At some point along the way, secure messaging was invented and then promptly discarded by everyone who doesn’t use Signal or WhatsApp (because Telegram has stickers!).
And finally, the U.S. Department of Justice engaged in a lot of rhetorical sabre-rattling over the use of encryption by the people they want to commit human rights violations against, using scary-sounding euphemisms like “Going Dark” and insisting they don’t want a backdoor, but a “secure Golden Key” into everyone’s private communications.
And that’s roughly where we are today.
Why Cryptography Is Important to Our Communities
Cryptography uses the laws of mathematics–rather than the laws of a particular nation–to ensure the security of our communications. Cryptography research has the potential to empower communities to better withstand the oppression of hateful regimes.
Such regimes are quick to target the LGBTQIA+ community, people of color, people with disabilities, and other minorities. Furries don’t stand a snowball’s chance in Hell of being overlooked.
But it’s so much more than that!
In an increasingly online world, cryptography is a necessary cornerstone of the privacy we need to allow queer people to safely explore their identities.
So, Where Do Furries Come In?
Have you seen the explosion of furry activity in VRChat during the COVID-19 pandemic?
Since virtually all furry meet-ups and conventions have been cancelled for the foreseeable future, the furry experience has been increasingly virtual.
However, this shared experience is a bit muted, and the privacy concerns are only recently being talked about.
Why Blog About Cryptography as a Furry?
A lot of reasons, really; most of which you can discern from the previous sections of this blog post.

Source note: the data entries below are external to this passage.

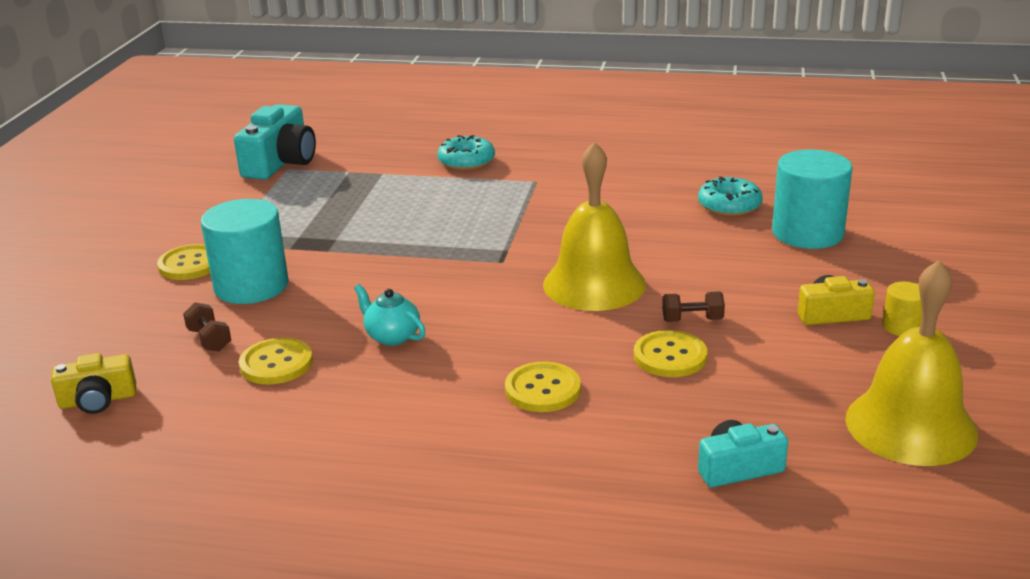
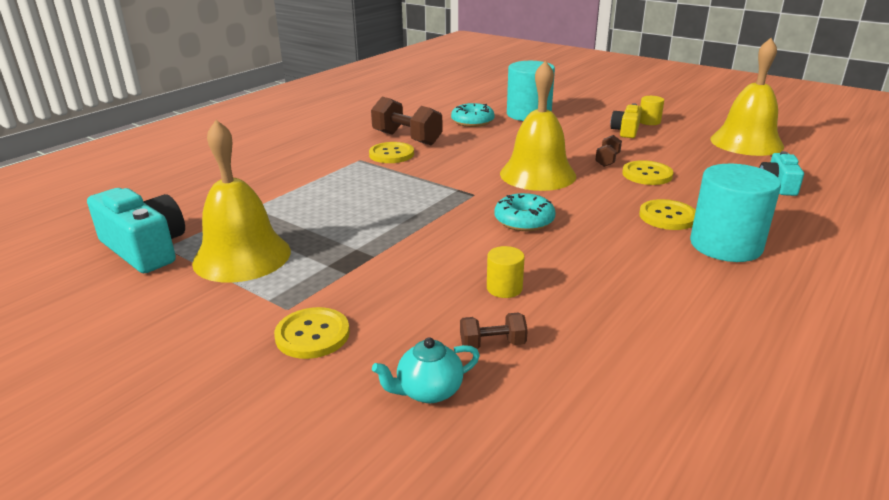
camera: 65 degrees left, 0 degrees up
yellow camera [51,353,136,414] -> none
turquoise cylinder [201,199,289,304] -> turquoise cylinder moved to [690,164,781,262]
yellow button [239,337,313,385] -> yellow button moved to [369,142,414,163]
turquoise teapot [354,284,426,346] -> turquoise teapot moved to [372,337,480,403]
turquoise donut [437,135,495,170] -> turquoise donut moved to [494,193,555,231]
none -> yellow bell [192,120,291,283]
none -> brown dumbbell [371,97,443,145]
none -> yellow cylinder [487,246,525,298]

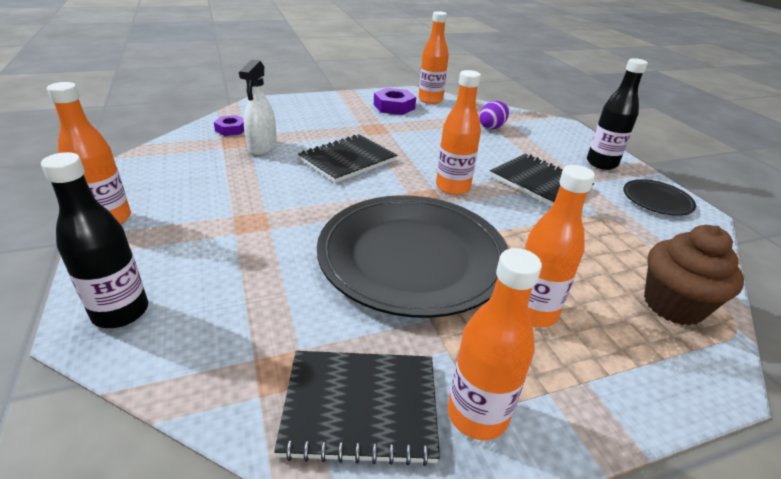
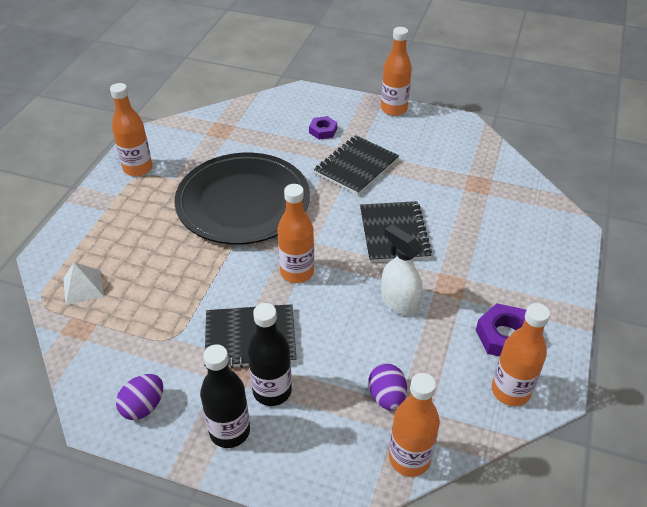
camera: 130 degrees right, 10 degrees up
black bottle [41,152,148,328] -> black bottle moved to [247,303,292,406]
purple nut [214,115,244,136] -> purple nut moved to [309,116,337,140]
white spray bottle [239,60,277,155] -> white spray bottle moved to [381,224,422,316]
black notebook [274,351,440,466] -> black notebook moved to [314,135,399,195]
orange bottle [525,165,595,327] -> orange bottle moved to [389,373,440,477]
black plate [623,179,696,216] -> purple egg [116,374,163,420]
brown cupcake [644,225,744,326] -> white pyramid [63,262,104,305]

But mostly, I just find cryptography interesting, so that’s what I find myself writing about when left to my own devices. (And although my job involves cryptography, I as a rule don’t blog here about work-related topics.)
Ideally, I’d one day find that my writing helped other queer/furry folks discover a passion for computer security and cryptography and develop highly sought-after technical skills.
Hell, earlier this year, I even wrote an entire series on how to get a job in technology with no prior experience–for as close to $0 as possible and made it shamelessly furry. (Mostly to make bigots uncomfortable with the material, and therefore not benefit from it.)
Also, if the math pun in the title (“Solving for Y”) hadn’t dawned on you already, welcome to the land of puns and furry art.